Be this as it may, the European trip was considered a failure in a practical sense, while having resulted in a personal triumph in so far as the scientific elements of the invention were concerned. I shall, therefore, give only occasional extracts from the letters, some of them dealing with matters not in any way related to the telegraph.
He writes to Mr. Smith on February 18, 1839:—
“I have been wholly occupied for the last week in copying out the correspondence and other documents to defend myself against the infamous attack of Dr. Jackson, notice of which my brother sent me.... I have sent a letter to Dr. Jackson calling on him to save his character by a total disclaimer of his presumptuous claim within one week from the receipt of the letter, and giving him the plea of a ‘mistake’ and ’misconception of my invention’ by which he may retreat. If he fails to do this, I have requested my brother to publish immediately my defense, in which I give a history of the invention, the correspondence between Dr.
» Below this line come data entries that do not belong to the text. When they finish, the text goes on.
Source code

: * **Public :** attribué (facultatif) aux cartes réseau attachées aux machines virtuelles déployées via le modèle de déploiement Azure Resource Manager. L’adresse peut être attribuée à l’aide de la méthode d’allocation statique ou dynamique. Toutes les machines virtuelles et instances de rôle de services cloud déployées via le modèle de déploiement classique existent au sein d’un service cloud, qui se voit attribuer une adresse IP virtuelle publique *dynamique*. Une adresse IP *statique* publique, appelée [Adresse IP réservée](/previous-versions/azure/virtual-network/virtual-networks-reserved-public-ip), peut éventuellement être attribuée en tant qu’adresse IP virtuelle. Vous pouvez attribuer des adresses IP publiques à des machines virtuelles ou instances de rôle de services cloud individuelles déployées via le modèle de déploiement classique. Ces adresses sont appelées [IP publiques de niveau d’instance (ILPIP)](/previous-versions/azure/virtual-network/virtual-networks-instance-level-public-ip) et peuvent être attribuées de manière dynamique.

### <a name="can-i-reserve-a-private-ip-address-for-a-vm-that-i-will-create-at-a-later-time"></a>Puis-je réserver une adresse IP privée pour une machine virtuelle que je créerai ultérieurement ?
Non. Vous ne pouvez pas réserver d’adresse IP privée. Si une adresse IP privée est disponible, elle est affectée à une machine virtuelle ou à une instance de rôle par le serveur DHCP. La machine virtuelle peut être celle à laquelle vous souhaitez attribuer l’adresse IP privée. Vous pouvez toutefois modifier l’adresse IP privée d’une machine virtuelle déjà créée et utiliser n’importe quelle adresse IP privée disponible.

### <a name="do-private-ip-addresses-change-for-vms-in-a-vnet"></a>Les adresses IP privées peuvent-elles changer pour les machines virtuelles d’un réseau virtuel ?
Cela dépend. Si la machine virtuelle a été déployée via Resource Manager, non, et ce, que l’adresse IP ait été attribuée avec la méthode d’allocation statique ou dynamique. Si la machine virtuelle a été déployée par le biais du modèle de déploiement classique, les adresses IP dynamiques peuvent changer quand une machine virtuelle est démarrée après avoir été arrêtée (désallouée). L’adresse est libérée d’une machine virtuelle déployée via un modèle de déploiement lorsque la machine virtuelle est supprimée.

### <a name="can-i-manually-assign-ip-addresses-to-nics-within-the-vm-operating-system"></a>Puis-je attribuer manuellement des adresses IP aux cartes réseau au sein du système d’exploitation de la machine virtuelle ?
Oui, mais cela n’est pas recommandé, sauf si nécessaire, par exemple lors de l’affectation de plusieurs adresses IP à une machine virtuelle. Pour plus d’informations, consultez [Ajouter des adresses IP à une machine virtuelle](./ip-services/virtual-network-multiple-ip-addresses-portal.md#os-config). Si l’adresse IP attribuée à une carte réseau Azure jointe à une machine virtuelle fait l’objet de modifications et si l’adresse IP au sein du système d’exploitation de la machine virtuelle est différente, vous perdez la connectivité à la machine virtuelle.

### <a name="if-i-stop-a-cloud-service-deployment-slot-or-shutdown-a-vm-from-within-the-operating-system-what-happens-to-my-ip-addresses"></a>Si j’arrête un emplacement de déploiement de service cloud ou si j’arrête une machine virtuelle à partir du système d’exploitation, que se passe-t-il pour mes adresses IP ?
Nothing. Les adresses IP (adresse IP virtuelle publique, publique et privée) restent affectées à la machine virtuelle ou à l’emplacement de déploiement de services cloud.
Jackson and myself, and close with the letters of Hon. Mr. Rives, Mr. Fisher, of Philadelphia, and Captain Pell.
“I cannot conceive of such infatuation as has possessed this man. He can scarcely be deceived. It must be his consummate self-conceit that deceives him, if he is deceived. But this cannot be; he knows he has no title whatever to a single hint of any kind in the matter.”
I have already alluded to the claim of Dr. Jackson, and have shown that it was proved to be utterly without foundation, and have only introduced this reference to it as an instance of the attacks which were made upon Morse, attacks which compelled him to consume much valuable time, in the midst of his other labors, in order to repel them, which he always succeeded in doing.